CD4+ CD8+ CD4+/CD8+ pneumolysin antigen 27.4% soil 5. 12% 9. 84% soil 1. 14% 2. 81 ± 0. 22 pneumolysin antigen + adjuvant 33. 68% ± 4. 83% 10. 08% ± 1. 20% 3. 35 ± 0. 30*# Control group 24. 82% soil 9·1 0% 9. 63% soil 2. 05% 2. 55 + 0. 33

*P < 0 ·. 05,. compared with the control (PBS) group; # P < 0.05, compared with the antigen (PN) group

Example 3. Effect of the adjuvant on the content of IFN-γ in serum

BALB/C mice, male, 20±lg, the antigen used was pneumolysin antigen (PN). The immune method was the same as above. Blood was collected from the eyelids 7 days after the second immunization. After blood coagulation, the serum was collected by centrifugation and the serum Thl cells were detected. Serum content of factor IFN-γ. The results showed that the serum levels of IFN-γ in the adjuvant group were significantly higher than those in the antigen group. IFN-γ content in mouse serum (pg/ml) time pneumolysin + adjuvant group pneumolysin antigen group control group

16. 59784 16. 30866 12. 07844 1 0d Plus Strong

25. 62908 19. 51234 15. 1 3637 After the epidemic

Example 4. The adjuvant effect of the adjuvant on dendritic cells

30 μg/mL CNB promotes high expression of HLA-DR molecules on dendritic cells and is highly expressed Its specific marker molecule, CD83, promotes the transformation of dendritic cells from immature to mature.

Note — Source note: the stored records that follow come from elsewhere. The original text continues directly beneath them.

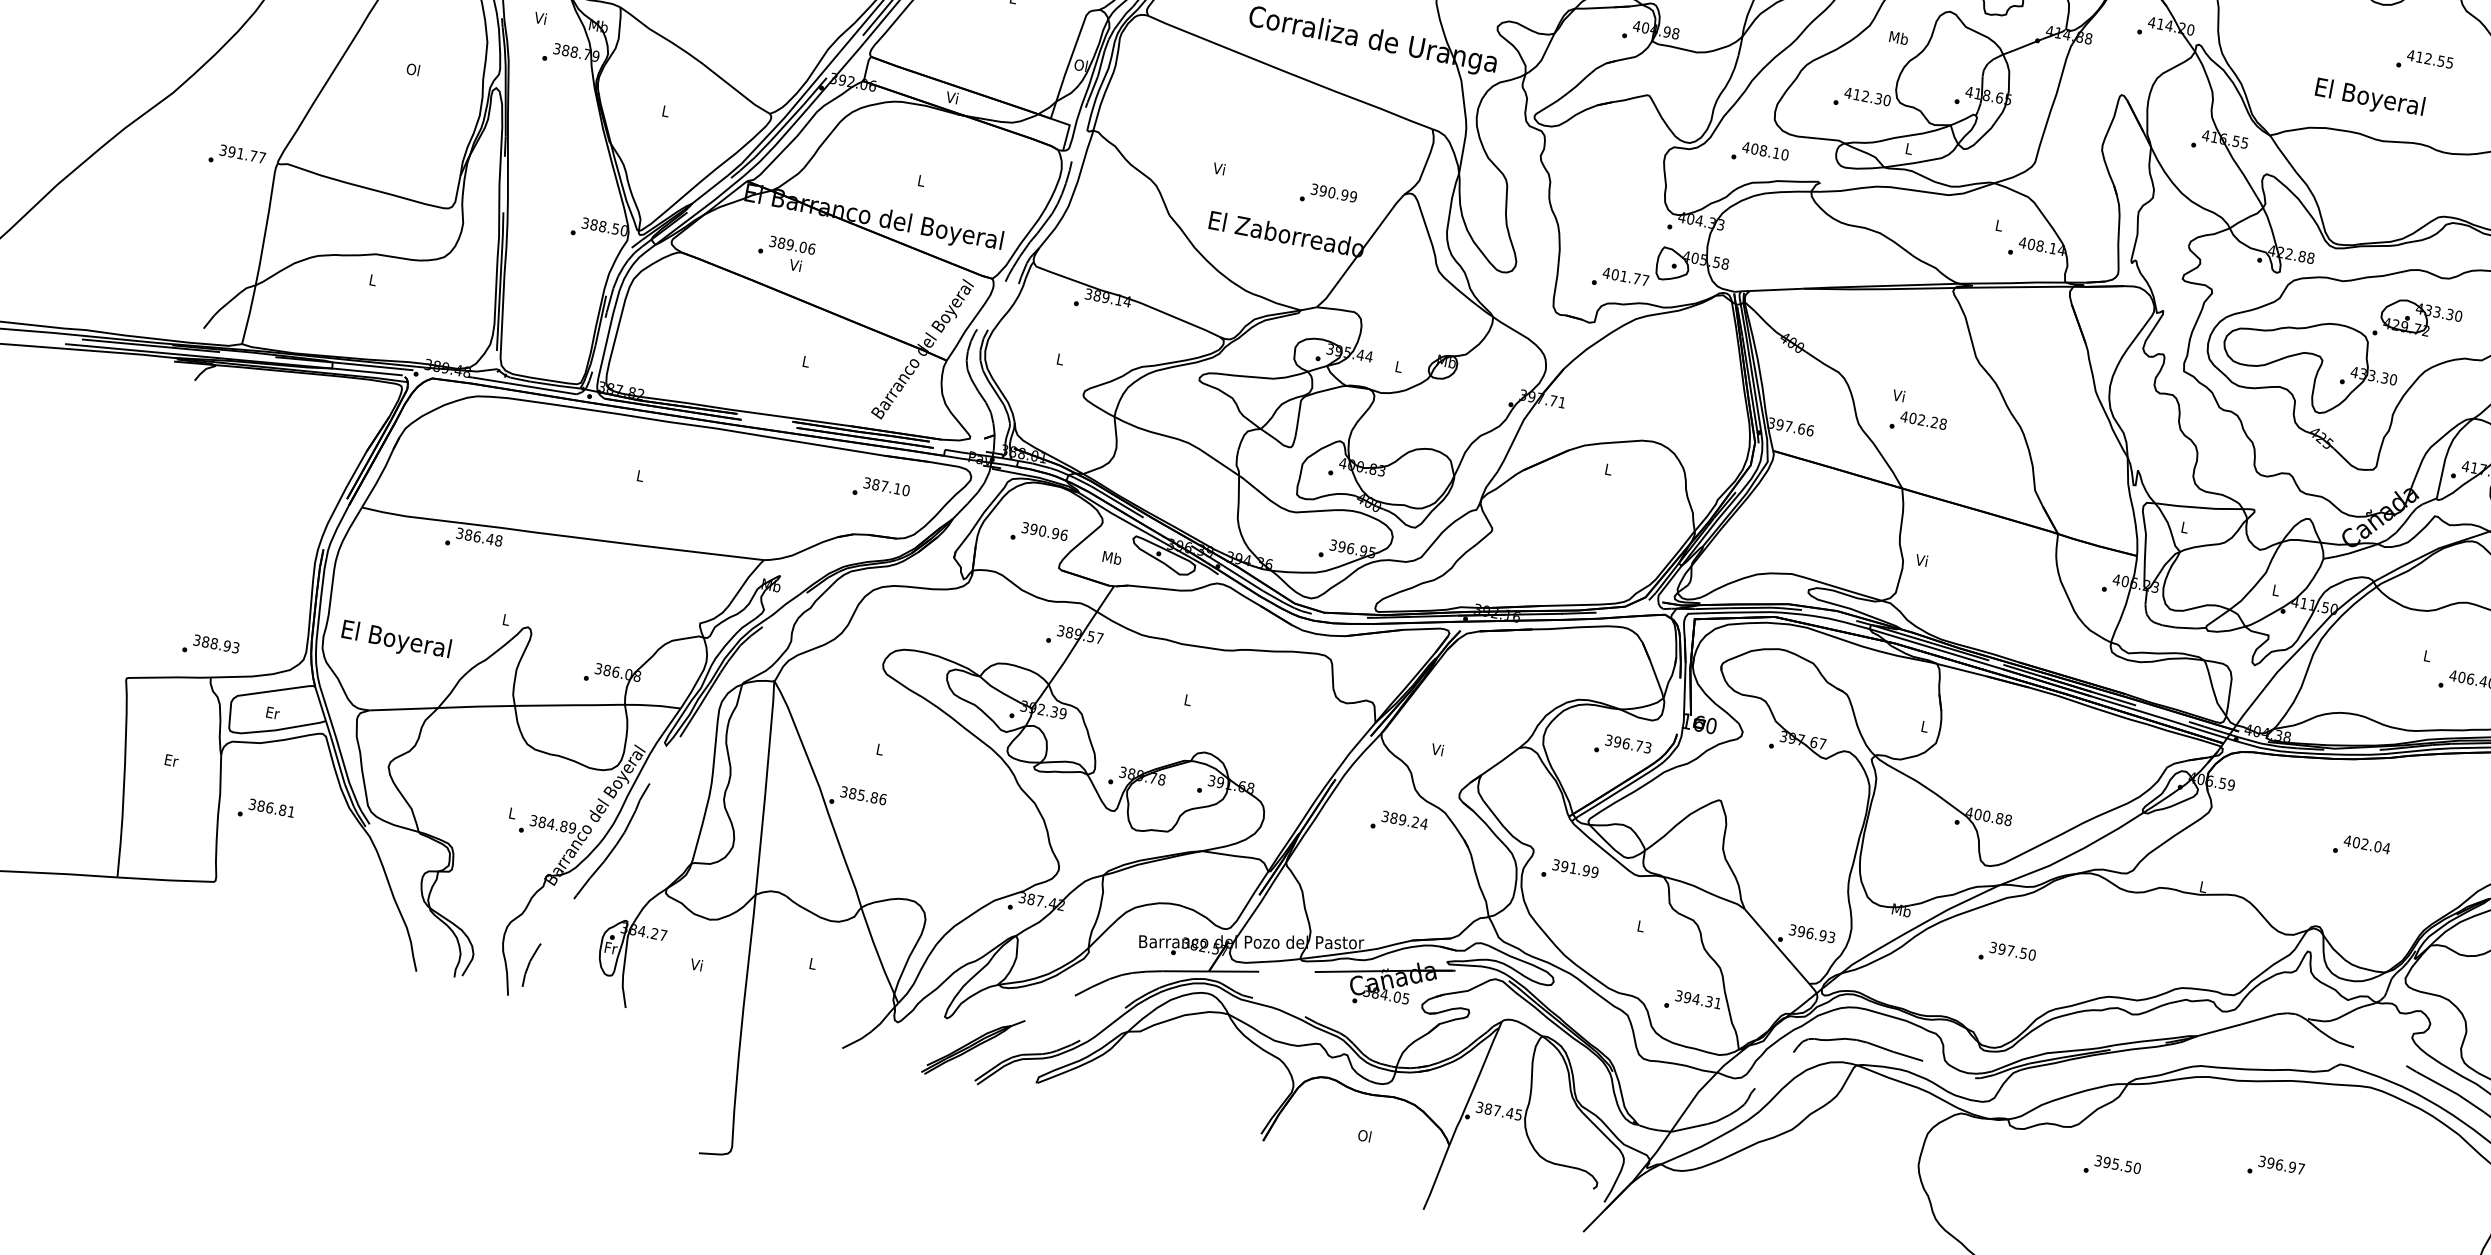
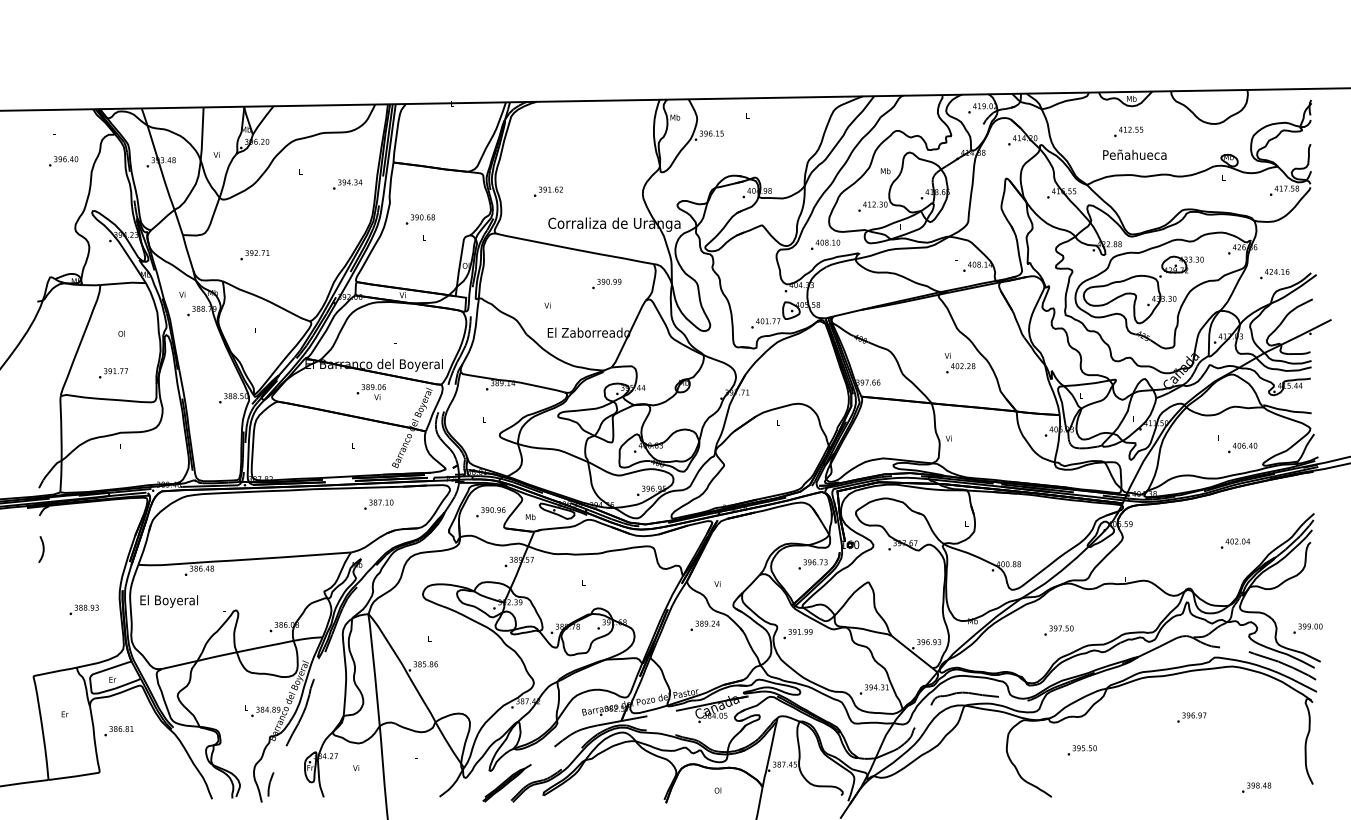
text: (2424, 61) -> (1128, 131), moved
text: (2369, 97) -> (1134, 155), El Boyeral -> Peñahueca
text: (237, 157) -> (113, 373), moved
text: (1328, 195) -> (606, 283), moved
text: (784, 254) -> (370, 392), moved
text: (1918, 412) -> (959, 362), moved
curve: (188, 444) -> (42, 549), added
text: (880, 489) -> (378, 504), moved
text: (394, 640) -> (168, 601), moved
text: (209, 646) -> (83, 609), moved
text: (2361, 847) -> (1235, 543), moved
text: (2006, 954) -> (1058, 630), moved
text: (2111, 1167) -> (1081, 750), moved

CNB promotes the expression of surface molecules on dendritic cells Group (%) CNB Negative control protein LPS

CD83 PE 89. 47 4. 59 96. 37

HLA-DR FITC 60. 6 3. 60 66. 5 It will be apparent to those skilled in the art that various types of immunotherapeutic drugs as well as immunizing vaccines can be prepared using a novel immunoadjuvant of the present invention.

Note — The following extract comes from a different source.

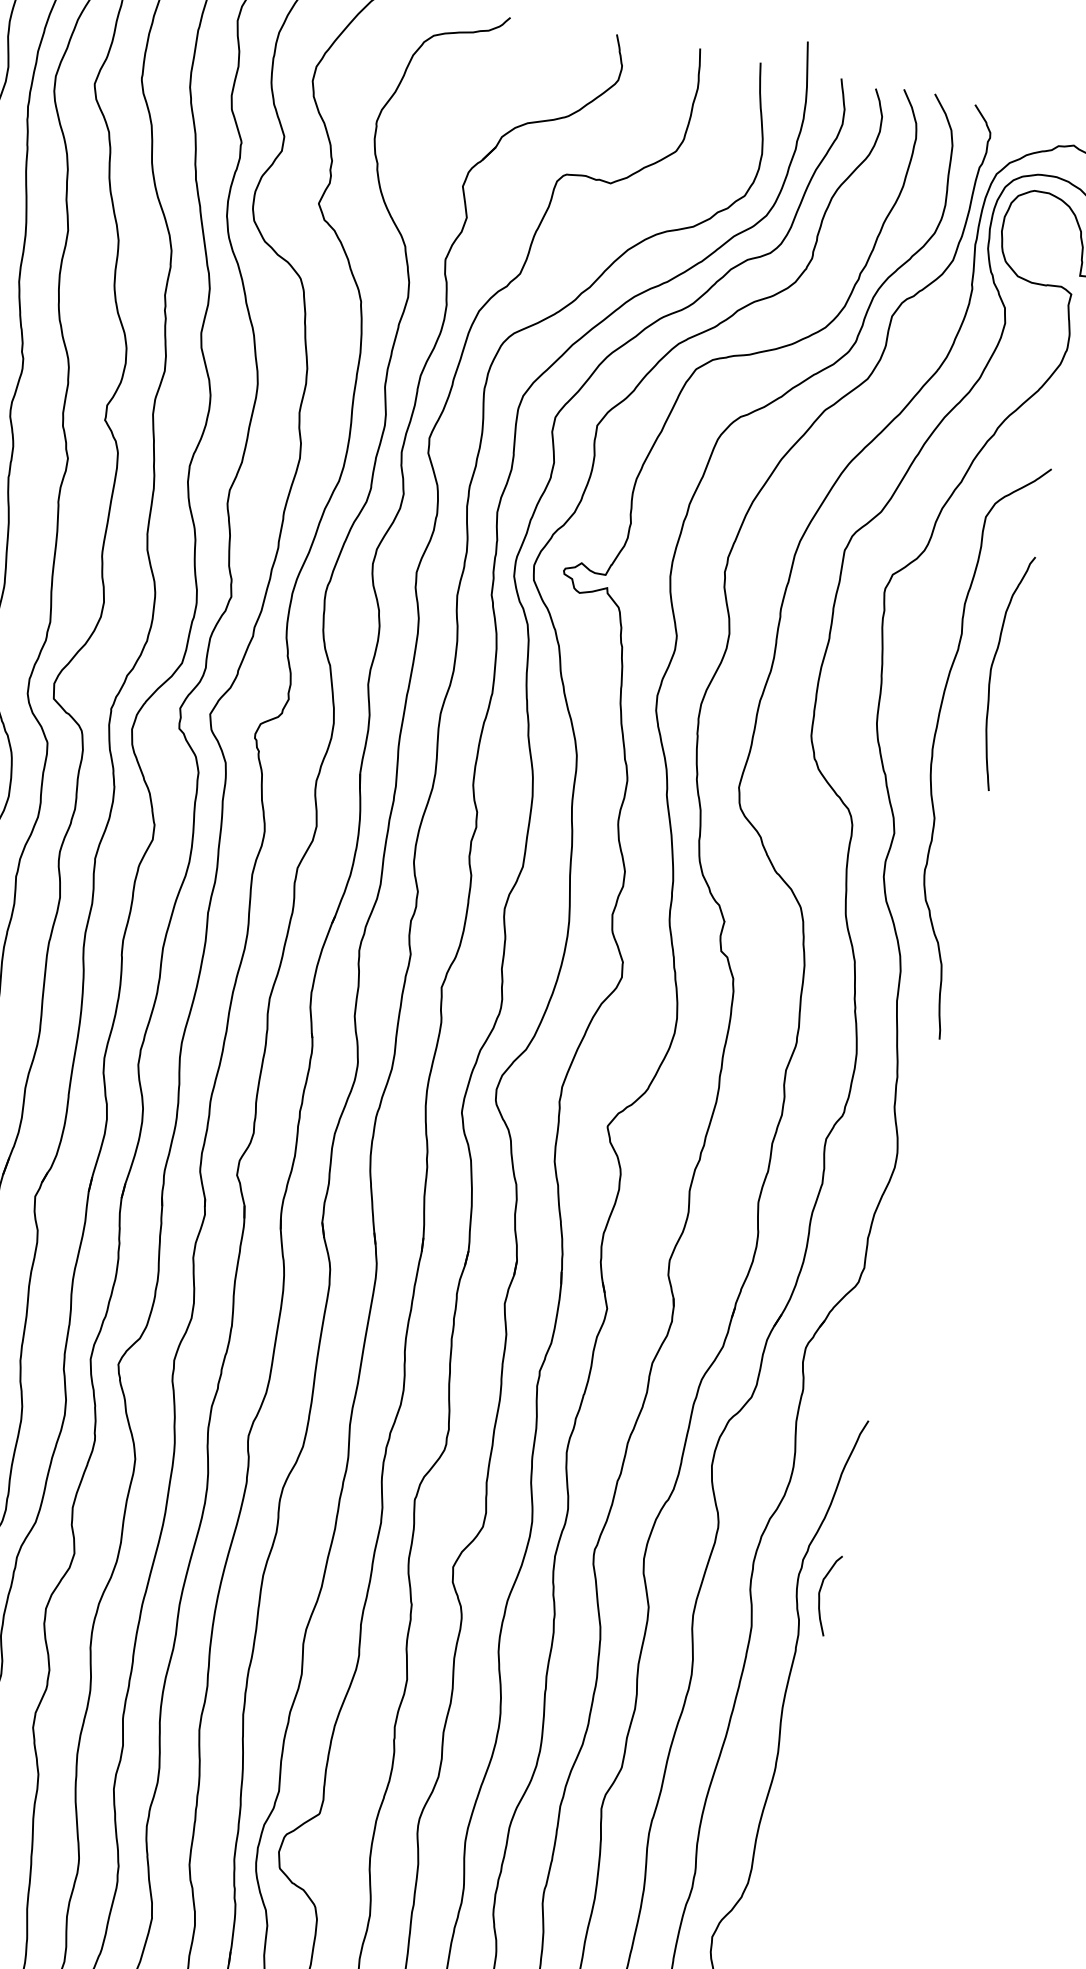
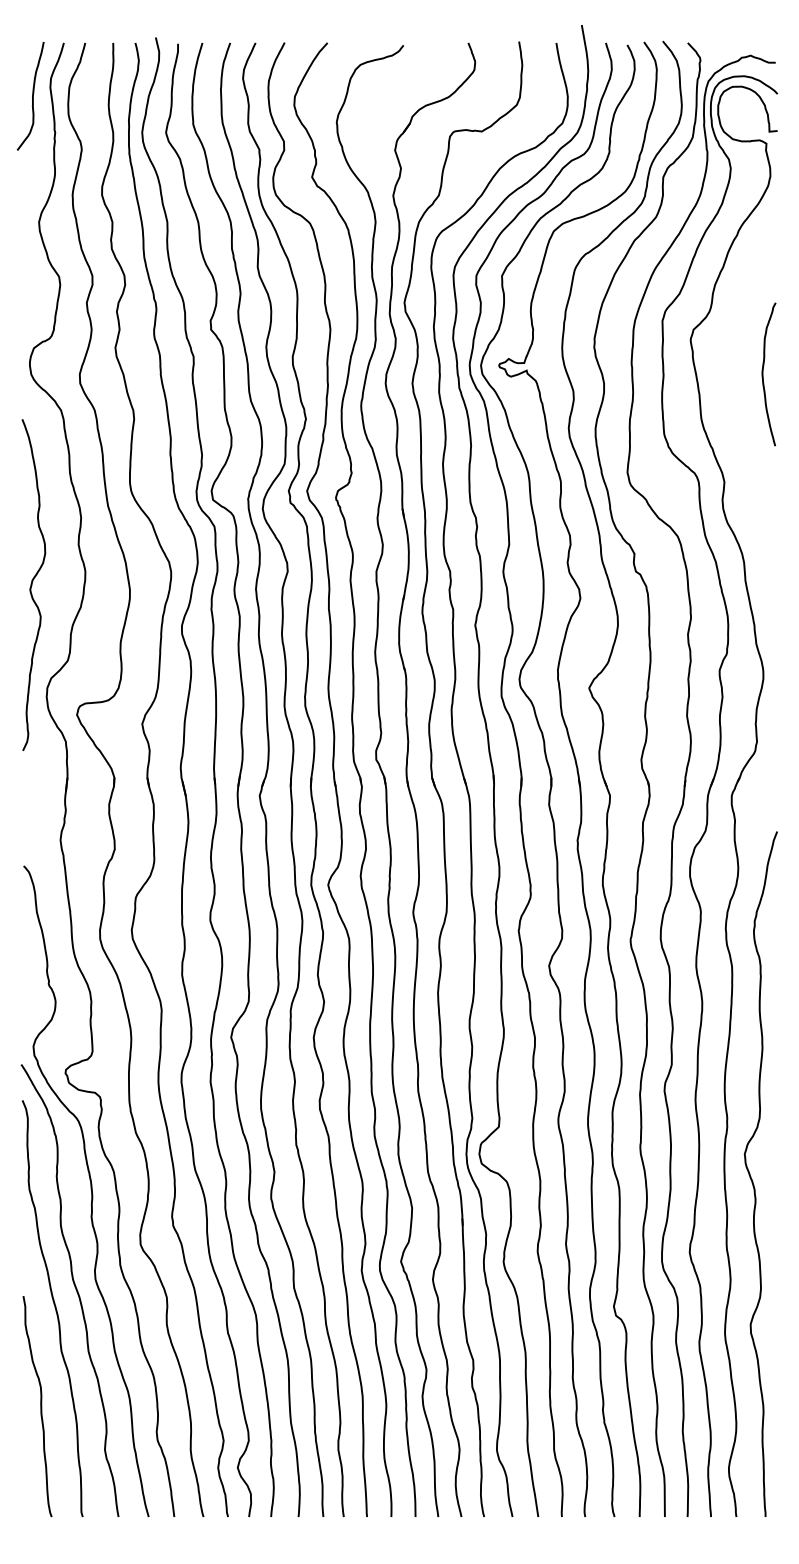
curve: (935, 743) -> (738, 424), removed
curve: (822, 1591) -> (769, 937), removed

The above-described embodiments are merely illustrative of the invention, and are not intended to limit the invention, and various modifications and changes can be made by those skilled in the art without departing from the scope of the invention. The technical solutions are also intended to fall within the scope of the invention, and the scope of the invention should be defined by the claims.

Claims

Rights request

1. A novel immunological adjuvant whose main component is recombinant human calcineurin B subunit.

The immunological adjuvant according to claim 1, wherein the adjuvant comprises a preparation containing a recombinant human calcineurin B subunit.

The immunoadjuvant according to claim 2, wherein the preparation comprises a physiologically acceptable liquid preparation, an emulsion preparation or a lyophilized preparation.

4. Application of recombinant human calcineurin B subunit in the preparation of immunological adjuvants.

5. Use of an immunological adjuvant according to claim 1 in immunotherapeutic drugs and immunovaccines.

An immunological vaccine, wherein the adjuvant comprises at least the immunological adjuvant of claim 1.